A beautifully photographed outdoorsman’s thriller with an environmentalist theme, “The Hunter” takes place in Tasmania, where an American hired gun (Willem Dafoe) takes to the mountains in search of an animal long believed extinct — the Tasmanian tiger.

Martin (Dafoe) lodges with the wife and children of a man who went missing months ago in the nearby mountains, possibly on the same quest.

The vanished father was an environmentalist who may have run afoul of loggers representing the leading industry in this part of Tasmania, the lush and rural island state off the southeast coast of mainland Australia.

Martin soon discovers that he is in danger from both sides — the timber types associate him with the green protesters, while the environmentalists suspect (correctly) that he is using illegal steel traps in the wilderness.

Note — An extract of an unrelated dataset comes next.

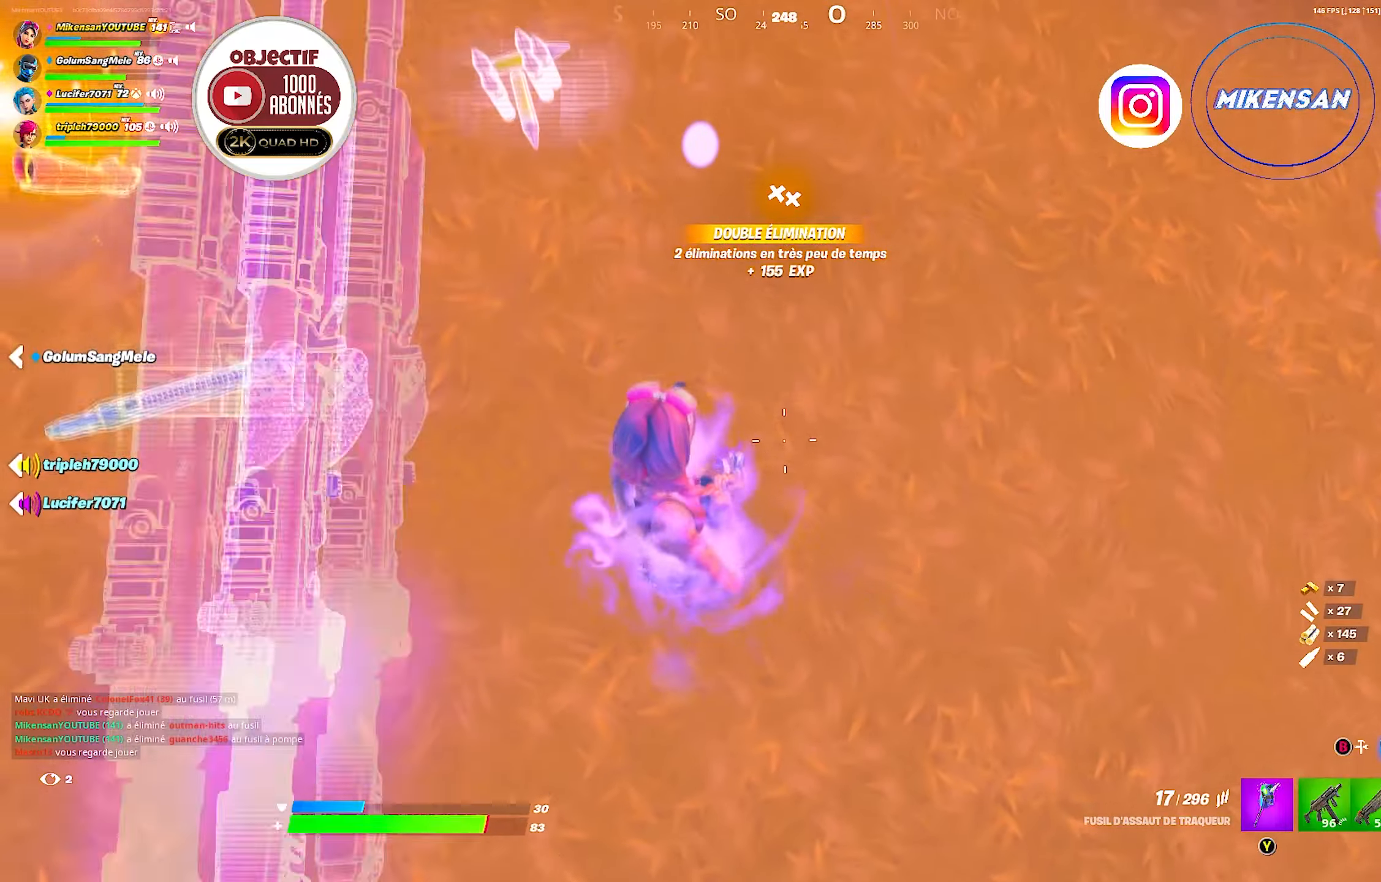
{"buttons": [], "left_stick": "up", "right_stick": "up", "events": [[16, "right_stick", "up"], [83, "left_stick", "down"], [100, "right_stick", "up-left"], [300, "left_stick", "left"], [383, "right_stick", "center"], [450, "left_stick", "up"], [450, "right_stick", "up"]]}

Meanwhile, he gets emotionally involved with the family of the missing man: The wife (Frances O’Connor) is a drugged zombie, while her son and daughter are essentially raising themselves in a house with no electricity.

A scene in which Martin brings life back to the house by fixing a generator — at which point a record player holding the children’s favorite Bruce Springsteen song lurches into life — is thrillingly strange and poignant, suggesting the outsider has what it takes to shake up this drowsy island.

Or maybe the island folk won’t let him. Martin finds himself preyed upon by others, as well as his own self-doubt.

Dafoe proves to have the right blend of ruggedness and sensitivity for this conflicted hero.

The actor’s habit of maintaining a lavishly styled coiffure in all situations, even when his character is meant to be sleeping in the rain for days on end, is becoming distracting, though.